1 article· 4 citations· rimes· synonymes

sauf-conduit s. m. (sôf-kon-dui)

  1. 1Permis d'aller en quelque endroit, d'y séjourner, d'en revenir, sans crainte d'être arrêté. Violer un sauf-conduit.

    • Les sauf-conduits nécessaires, car on était alors dans la guerre qui commença en 1688, furent bientôt expédiés, toutes les difficultés furent aplanies FONT., Saurin.
    • Le 6 juillet de l'année 1415, Jean Hus, confesseur de la reine de Bohême, docteur en théologie, est brûlé vif par sentence des pères du concile [de Constance], malgré le sauf-conduit très formel que Sigismond lui avait donné Voltaire, Ann. Emp. Sigismond, 1415
    • Il se dit aussi de la permission de laisser passer un paquet, un ballot.

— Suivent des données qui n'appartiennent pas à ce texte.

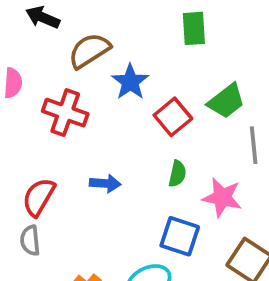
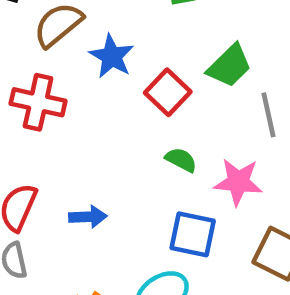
green semicircle: (177, 174) -> (181, 160), turned -68
blue arrow: (105, 183) -> (88, 217), moved

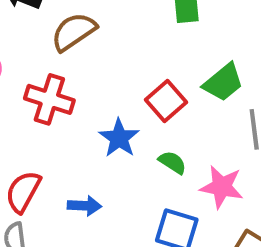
blue star: (112, 56) -> (119, 138), moved

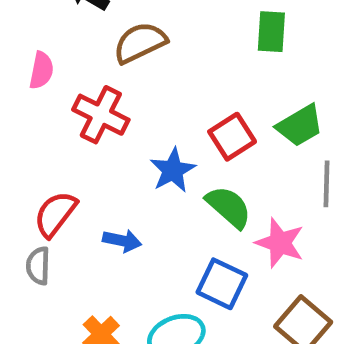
green semicircle: (172, 162) -> (229, 207), size x1.5

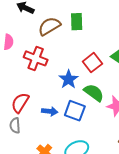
green rectangle: (271, 32) -> (77, 22), moved
blue square: (222, 284) -> (75, 111), moved

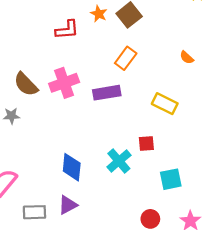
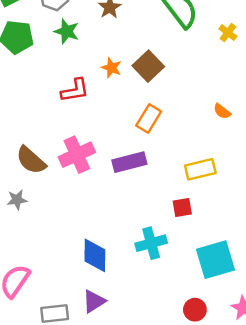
yellow rectangle: (165, 104) -> (200, 169), turned -35
red square: (146, 144) -> (182, 207), moved
cyan cross: (119, 161) -> (151, 243), turned 30
cyan square: (171, 179) -> (215, 260), size x1.4

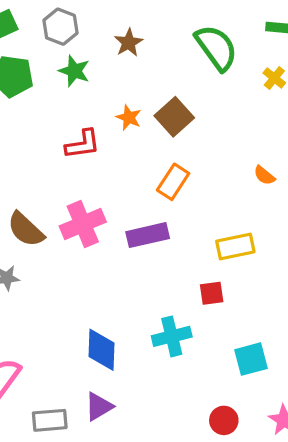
cyan square: (215, 260) -> (251, 359), size x0.7

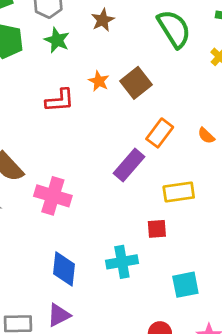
orange rectangle: (173, 182) -> (160, 133), moved
pink cross: (83, 224) -> (53, 196), moved, turned 36
purple rectangle: (148, 235) -> (129, 165), moved, turned -40

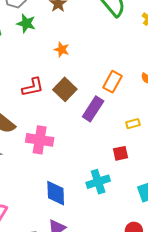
brown square: (136, 83) -> (65, 89), moved
red L-shape: (60, 100) -> (33, 87), moved
yellow rectangle: (179, 192) -> (133, 124), size x0.6

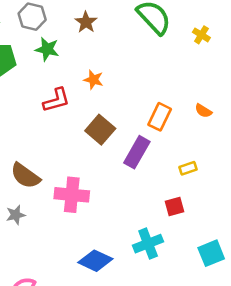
red L-shape: (33, 87) -> (56, 100), moved
blue diamond: (56, 193) -> (95, 261), turned -60

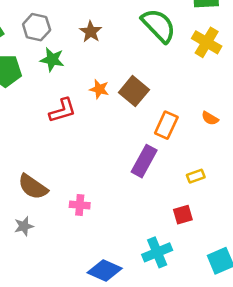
yellow cross: (201, 35) -> (207, 42), size x1.6
brown square: (100, 130) -> (134, 91), moved
pink cross: (72, 195) -> (80, 205), size x0.6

      • J'allai donc.... chez mon ami Orceau à la poste, il regarda ce cordon et cette croix ; nous les remîmes dans la petite boîte, dont nous fîmes un paquet ; j'écrivis le dessus ; il y mit un mot de sa main, qui est le sauf-conduit Mme de Sévigné, 516
  2. 2Sauvegarde temporaire accordée par les magistrats aux débiteurs exposés à la contrainte par corps.

  3. 3Permission qu'un officier donne, en temps de guerre, de passer sur le terrain que sa troupe occupe.

    • Que les femmes de qualité auraient des sauf-conduits pour se retirer où bon leur semblerait PELLISSON, Lett. hist. t. III, p. 211
  4. 4Terme de marine. Lettre en forme de laissez-passer délivrée à un bâtiment de nation ennemie.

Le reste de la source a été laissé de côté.